An iterative optimization algorithm that minimizes a function by following its steepest downhill direction.
Gradient descent is the workhorse optimization algorithm of modern machine learning, used to tune the parameters of models—from simple linear regression to deep neural networks with billions of weights. The core idea is straightforward: given a loss function that measures how poorly a model performs, compute the gradient of that loss with respect to each parameter. The gradient points in the direction of steepest increase, so moving in the opposite direction—downhill—reduces the loss. This update is scaled by a learning rate, a hyperparameter that controls step size. Repeat this process across many iterations, and the parameters converge toward values that minimize the loss.

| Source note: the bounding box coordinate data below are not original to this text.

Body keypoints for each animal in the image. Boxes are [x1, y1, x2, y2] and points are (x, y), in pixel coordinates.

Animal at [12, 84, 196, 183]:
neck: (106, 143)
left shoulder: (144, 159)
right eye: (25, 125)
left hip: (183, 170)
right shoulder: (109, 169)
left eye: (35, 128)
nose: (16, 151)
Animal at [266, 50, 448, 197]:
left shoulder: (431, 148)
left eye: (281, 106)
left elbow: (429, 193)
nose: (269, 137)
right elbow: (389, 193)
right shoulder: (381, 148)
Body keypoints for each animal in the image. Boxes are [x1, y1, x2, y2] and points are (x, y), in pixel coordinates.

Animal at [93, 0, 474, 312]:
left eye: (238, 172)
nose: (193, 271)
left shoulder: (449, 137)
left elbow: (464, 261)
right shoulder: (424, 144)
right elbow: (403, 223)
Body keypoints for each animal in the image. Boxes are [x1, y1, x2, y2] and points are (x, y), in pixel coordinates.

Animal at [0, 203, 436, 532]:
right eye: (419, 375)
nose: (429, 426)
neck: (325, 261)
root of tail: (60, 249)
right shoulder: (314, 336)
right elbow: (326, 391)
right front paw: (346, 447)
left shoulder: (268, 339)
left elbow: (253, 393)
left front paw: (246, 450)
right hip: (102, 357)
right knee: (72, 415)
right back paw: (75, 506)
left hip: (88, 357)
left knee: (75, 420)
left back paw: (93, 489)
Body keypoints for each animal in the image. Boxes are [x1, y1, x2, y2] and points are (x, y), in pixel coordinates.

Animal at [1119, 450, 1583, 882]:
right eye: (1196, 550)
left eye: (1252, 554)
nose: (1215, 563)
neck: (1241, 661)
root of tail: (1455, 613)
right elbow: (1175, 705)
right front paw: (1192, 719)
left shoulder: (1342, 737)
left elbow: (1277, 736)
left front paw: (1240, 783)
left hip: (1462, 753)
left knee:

In practice, three main variants dominate. Batch gradient descent computes the gradient over the entire dataset before each update, which is stable but computationally expensive. Stochastic gradient descent (SGD) updates parameters after each individual training example, introducing noise that can actually help escape shallow local minima. Mini-batch gradient descent strikes a balance, computing gradients over small random subsets of data—this is the standard approach in deep learning, combining computational efficiency with enough stochasticity to navigate complex loss landscapes. Modern optimizers like Adam, RMSProp, and AdaGrad build on SGD by adapting the learning rate per parameter, dramatically improving convergence in practice.
Gradient descent became central to machine learning through its pairing with backpropagation, the algorithm that efficiently computes gradients through layered neural networks using the chain rule of calculus. Without an efficient way to compute gradients, training deep networks would be computationally intractable. Together, backpropagation and gradient descent form the foundation of nearly all neural network training pipelines used today.
Despite its ubiquity, gradient descent has well-known limitations. It can get trapped in local minima or saddle points, and its performance is highly sensitive to the choice of learning rate. In high-dimensional non-convex loss landscapes—typical of deep learning—convergence is not guaranteed to a global optimum. Nevertheless, empirical results consistently show that gradient-based optimization finds solutions that generalize remarkably well, making it indispensable to the field.